Ian D’Agata ha vinto il premio internazionale “Libro dell'anno sul vino” con il suo nuovo lavoro “Native Wine Grapes of Italy”.

D’Agata nel suo lavoro, parla dei vitigni autoctoni dell’Italia, che hanno fatto la storia, che hanno appassionato generazioni. Lo fa in inglese, “perché tanto in Italia non abbiamo bisogno di ricordarci del Nerello Mascalese o di altre nostre eccellenze, ma credo che nel resto del mondo ci sia voglia di scoprire questa parte del vino italiano sconosciuto ai più”.
La passione del vino e dell’uva, per Ian, ha lo sfondo di una trattoria romana ed il sapore di un vino Frascati: “Mi chiedevo perché esistevano Frascati eccellenti ed alcuni brutti e quasi imbevibili. E fu un oste a condurmi nei suoi vigneti a farmi appassionare al mondo dell’’uva, dei vitigni autoctoni e del vino e a condurmi su questa strada”.

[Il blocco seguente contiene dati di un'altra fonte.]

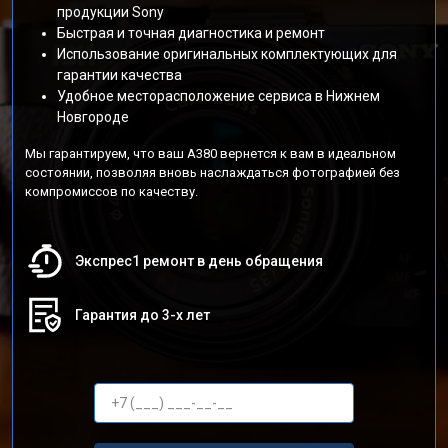
продукции Sony
Быстрая и точная диагностика и ремонт
Использование оригинальных комплектующих для
гарантии качества
Удобное месторасположение сервиса в Нижнем
Новгороде
Мы гарантируем, что ваш A380 вернется к вам в идеальном
состоянии, позволяя вновь наслаждаться фотографией без
компромиссов по качеству.
Экспрес1 ремонт в день обращения
Гарантия до 3-х лет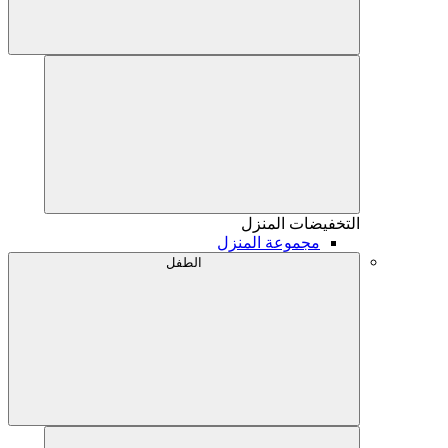
التخفيضات
المنزل
مجموعة المنزل
الطفل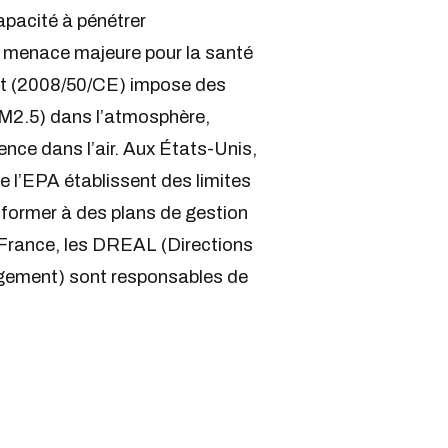
capacité à pénétrer
e menace majeure pour la santé
iant (2008/50/CE) impose des
 PM2.5) dans l’atmosphère,
sence dans l’air. Aux États-Unis,
e l’EPA établissent des limites
onformer à des plans de gestion
 France, les DREAL (Directions
gement) sont responsables de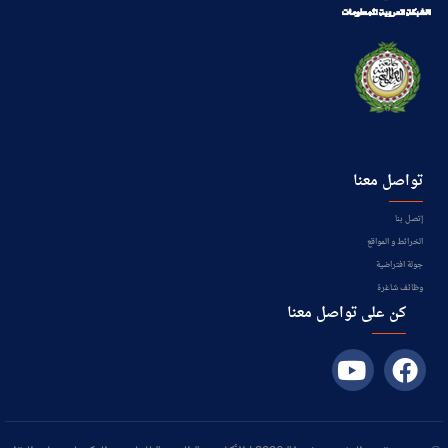
تواصل معنا
إتصل بنا
الخرائط و المواقع
جولة افتراضية
وظائف شاغرة
كن على تواصل معنا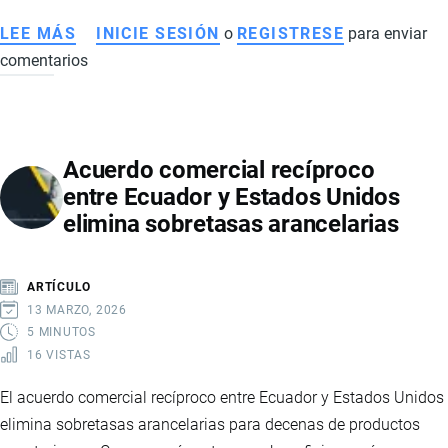
LEE MÁS
SOBRE
INICIE SESIÓN
o
REGISTRESE
para enviar
comentarios
ACUERDO
ENTRE
ECUADOR
Y
Acuerdo comercial recíproco
EE.UU.:
entre Ecuador y Estados Unidos
MINERALES
elimina sobretasas arancelarias
CRÍTICOS
Y
TIERRAS
ARTÍCULO
RARAS
13 MARZO, 2026
5 MINUTOS
16 VISTAS
El acuerdo comercial recíproco entre Ecuador y Estados Unidos
elimina sobretasas arancelarias para decenas de productos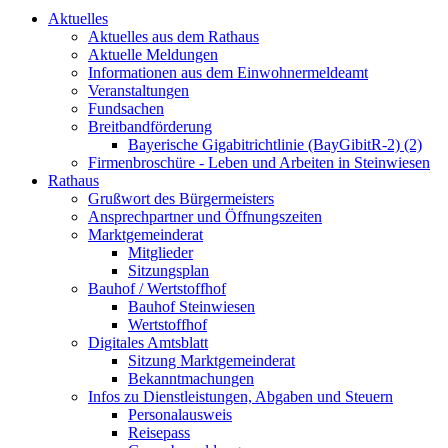
Aktuelles
Aktuelles aus dem Rathaus
Aktuelle Meldungen
Informationen aus dem Einwohnermeldeamt
Veranstaltungen
Fundsachen
Breitbandförderung
Bayerische Gigabitrichtlinie (BayGibitR-2) (2)
Firmenbroschüre - Leben und Arbeiten in Steinwiesen
Rathaus
Grußwort des Bürgermeisters
Ansprechpartner und Öffnungszeiten
Marktgemeinderat
Mitglieder
Sitzungsplan
Bauhof / Wertstoffhof
Bauhof Steinwiesen
Wertstoffhof
Digitales Amtsblatt
Sitzung Marktgemeinderat
Bekanntmachungen
Infos zu Dienstleistungen, Abgaben und Steuern
Personalausweis
Reisepass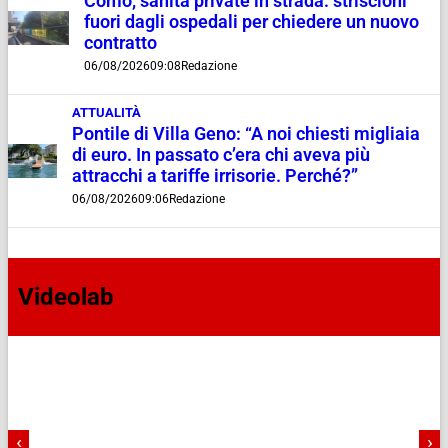
Como, sanità private in strada: striscioni
fuori dagli ospedali per chiedere un nuovo
contratto
06/08/2026
09:08
Redazione
ATTUALITÀ
Pontile di Villa Geno: “A noi chiesti migliaia
di euro. In passato c’era chi aveva più
attracchi a tariffe irrisorie. Perché?”
06/08/2026
09:06
Redazione
Videolab
‹
›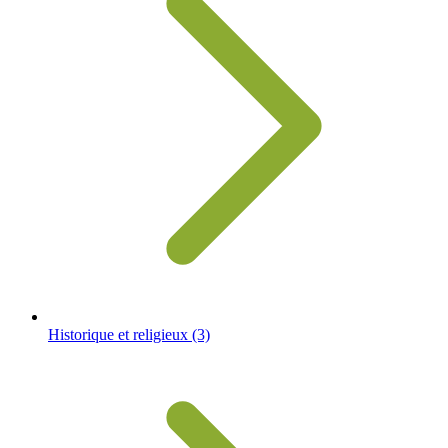
Historique et religieux
(3)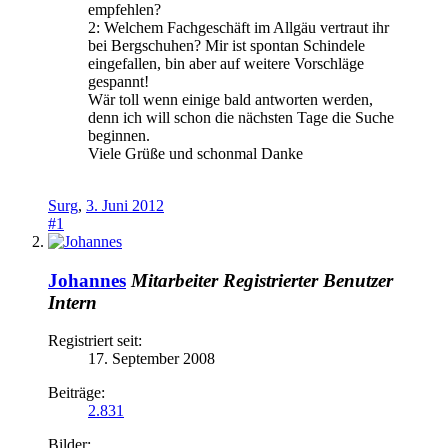
empfehlen?
2: Welchem Fachgeschäft im Allgäu vertraut ihr
bei Bergschuhen? Mir ist spontan Schindele
eingefallen, bin aber auf weitere Vorschläge
gespannt!
Wär toll wenn einige bald antworten werden,
denn ich will schon die nächsten Tage die Suche
beginnen.
Viele Grüße und schonmal Danke
Surg
,
3. Juni 2012
#1
Johannes
Mitarbeiter
Registrierter Benutzer
Intern
Registriert seit:
17. September 2008
Beiträge:
2.831
Bilder: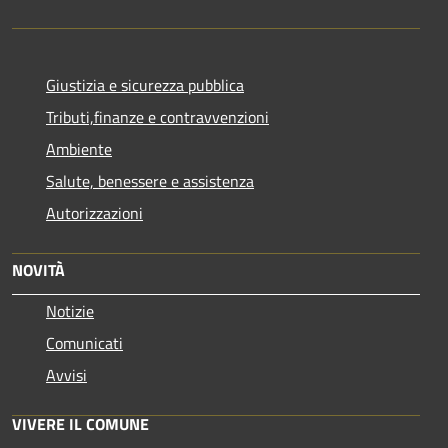
Giustizia e sicurezza pubblica
Tributi,finanze e contravvenzioni
Ambiente
Salute, benessere e assistenza
Autorizzazioni
NOVITÀ
Notizie
Comunicati
Avvisi
VIVERE IL COMUNE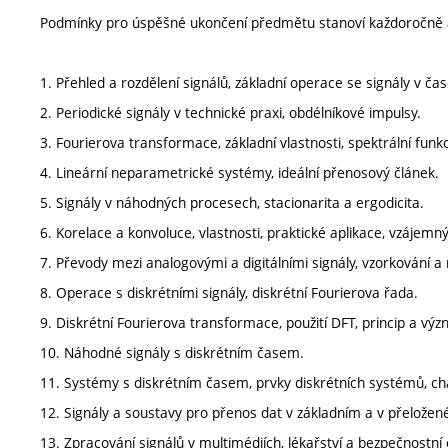
Podmínky pro úspěšné ukončení předmětu stanoví každoročně 
1. Přehled a rozdělení signálů, základní operace se signály v ča
2. Periodické signály v technické praxi, obdélníkové impulsy.
3. Fourierova transformace, základní vlastnosti, spektrální funk
4. Lineární neparametrické systémy, ideální přenosový článek.
5. Signály v náhodných procesech, stacionarita a ergodicita.
6. Korelace a konvoluce, vlastnosti, praktické aplikace, vzájemný
7. Převody mezi analogovými a digitálními signály, vzorkování a
8. Operace s diskrétními signály, diskrétní Fourierova řada.
9. Diskrétní Fourierova transformace, použití DFT, princip a výz
10. Náhodné signály s diskrétním časem.
11. Systémy s diskrétním časem, prvky diskrétních systémů, cha
12. Signály a soustavy pro přenos dat v základním a v přelož
13. Zpracování signálů v multimédiích, lékařství a bezpečnostní 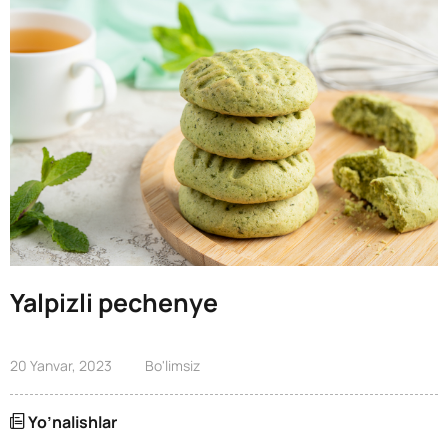
Yalpizli pechenye
20 Yanvar, 2023
Bo'limsiz
Yo’nalishlar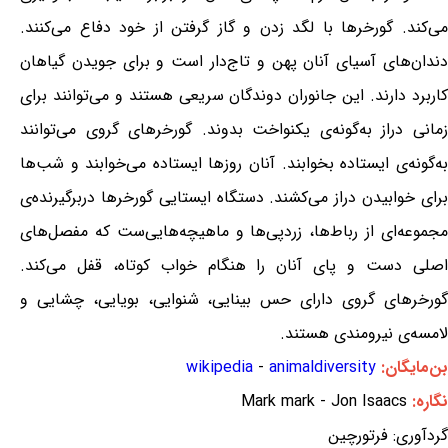
می‌کند. گورخرها با لگد زدن و گاز گرفتن از خود دفاع می‌کنند.
دندان‌های آسیای آنان پهن و تاج‌دار است و برای جویدن گیاهان
کاربرد دارند. این جانوران دوندگان سریعی هستند و می‌توانند برای
زمانی دراز به‌گونه‌ی یکنواخت بدوند. گورخرهای گروی می‌توانند
به‌گونه‌ی ایستاده بخوابند. آنان روزها ایستاده می‌خوابند و شب‌ها
برای خوابیدن دراز می‌کشند. دستگاه ایستایی گورخرها دربرگیرنده‌ی
مجموعه‌ای از رباط‌ها، زردپی‌ها و ماهیچه‌هایی‌ست که مفصل‌های
اصلی دست و پای آنان را هنگام خواب کوتاه، قفل می‌کند.
گورخرهای گروی دارای حس بینایی، شنوایی، بویایی، چشایی و
لامسه‌ی نیرومندی هستند.
بن‌مایگان:
animaldiversity
-
wikipedia
نگاره:
Mark mark - Jon Isaacs
گردآوری: فرتورچین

(Il libro di D'Agata che ha vinto il premio)

Oggi Ian D’Agata è una delle penne più importanti per Decanter e racconta, con i suoi articoli, il fenomeno del vino italiano con passione, descrivendo spesso vini sconosciuti e quasi introvabili, ma contribuendo, e non poco, a far avvicinare ancora di più appassionati al vino del Belpaese.
“L’Italia del vino sta bene, direi anzi molto bene – spiega Ian – questo perché finalmente abbiamo smesso di piangerci addosso ed abbiamo iniziato a lavorare seriamente puntando sull’eccellenza. E i risultati si vedono. Grazie anche ad una comunicazione sempre più intensa, più social e più importante che ci ha permesso di raggiungere paesi impensabili. A differenza della Francia che, anche a causa della legge Evian, non può sponsorizzare i suoi vini e stanno accusando il contraccolpo”.

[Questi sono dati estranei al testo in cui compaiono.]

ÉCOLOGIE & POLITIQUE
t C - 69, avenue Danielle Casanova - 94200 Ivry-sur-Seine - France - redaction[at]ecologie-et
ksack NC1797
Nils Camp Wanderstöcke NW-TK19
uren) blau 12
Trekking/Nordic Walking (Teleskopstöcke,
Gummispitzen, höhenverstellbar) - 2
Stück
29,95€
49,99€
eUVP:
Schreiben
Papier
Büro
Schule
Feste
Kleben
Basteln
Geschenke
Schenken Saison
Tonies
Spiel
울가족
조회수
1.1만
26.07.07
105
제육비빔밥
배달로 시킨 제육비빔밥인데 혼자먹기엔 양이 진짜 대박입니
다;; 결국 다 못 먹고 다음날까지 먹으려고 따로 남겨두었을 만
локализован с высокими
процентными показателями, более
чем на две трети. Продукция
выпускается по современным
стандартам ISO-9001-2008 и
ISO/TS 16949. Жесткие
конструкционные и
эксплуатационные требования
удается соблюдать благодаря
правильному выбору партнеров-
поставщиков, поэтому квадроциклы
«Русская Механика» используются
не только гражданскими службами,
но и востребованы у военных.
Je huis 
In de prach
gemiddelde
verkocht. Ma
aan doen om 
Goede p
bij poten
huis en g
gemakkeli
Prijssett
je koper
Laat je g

La Cina per D’Agata non deve far paura, anzi: “Il fatto che stiano diventando dei produttori di vino può far solo far del bene al mercato mondiale – spiega – perché questo non vuol dire che faranno solo concorrenza, ma creeranno un “parco” di appassionati che avranno voglia di bere anche vini da altre parti del mondo e non solo quello cinese. Un po’ come accade ovunque”.
Il calo di consumi rilevato in questo ultimo periodo si deve, per D’Agata ad una mancanza di cultura del vino delle nuove generazioni: “Bisognerebbe educarli al buon vere – spiega – non sei boccali di biorra ma un calice di vino di una certa qualità. Loro ritroverebbero il bello del bere e dello stare insieme, senza ubriacarsi”.

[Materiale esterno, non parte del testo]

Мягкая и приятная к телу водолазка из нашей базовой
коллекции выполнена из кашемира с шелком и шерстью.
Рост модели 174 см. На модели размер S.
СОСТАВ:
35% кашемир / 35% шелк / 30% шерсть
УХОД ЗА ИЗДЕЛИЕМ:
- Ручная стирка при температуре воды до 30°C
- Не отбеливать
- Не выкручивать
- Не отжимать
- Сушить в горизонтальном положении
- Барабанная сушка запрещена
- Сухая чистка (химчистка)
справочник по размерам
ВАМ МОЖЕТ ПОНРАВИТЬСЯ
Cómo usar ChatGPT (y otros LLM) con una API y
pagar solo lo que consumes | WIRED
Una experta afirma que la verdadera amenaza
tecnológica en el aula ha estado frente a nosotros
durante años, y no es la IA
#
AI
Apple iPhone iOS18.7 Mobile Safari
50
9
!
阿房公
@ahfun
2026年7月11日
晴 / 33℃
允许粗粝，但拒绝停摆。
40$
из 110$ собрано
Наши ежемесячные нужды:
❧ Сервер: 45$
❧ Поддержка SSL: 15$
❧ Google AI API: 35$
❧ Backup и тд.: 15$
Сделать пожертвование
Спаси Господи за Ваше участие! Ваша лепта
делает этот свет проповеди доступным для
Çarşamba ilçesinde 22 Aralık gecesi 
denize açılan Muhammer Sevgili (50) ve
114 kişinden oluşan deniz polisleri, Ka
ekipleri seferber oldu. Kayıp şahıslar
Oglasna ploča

D’Agata sorprende sempre per la sua conoscenza del mondo enologico internazionale. Sarebbe capace di elencare etichette su etichette anche per ore. Ma ne sceglie tre, quelle speciali, o meglio come dice lui “gli ultimi tre vini che mi hanno davvero emozionato”: sono Chateau d’Yquem 1967, Condrieu Les Chaillées de l’Enfer Georges Vernay 2001 e Ruchottes-Chambertin Georges Mugneret 1985. Tre vini eccezionali. “Anche se quello italiano non ha nulla da invidiare agli altri”.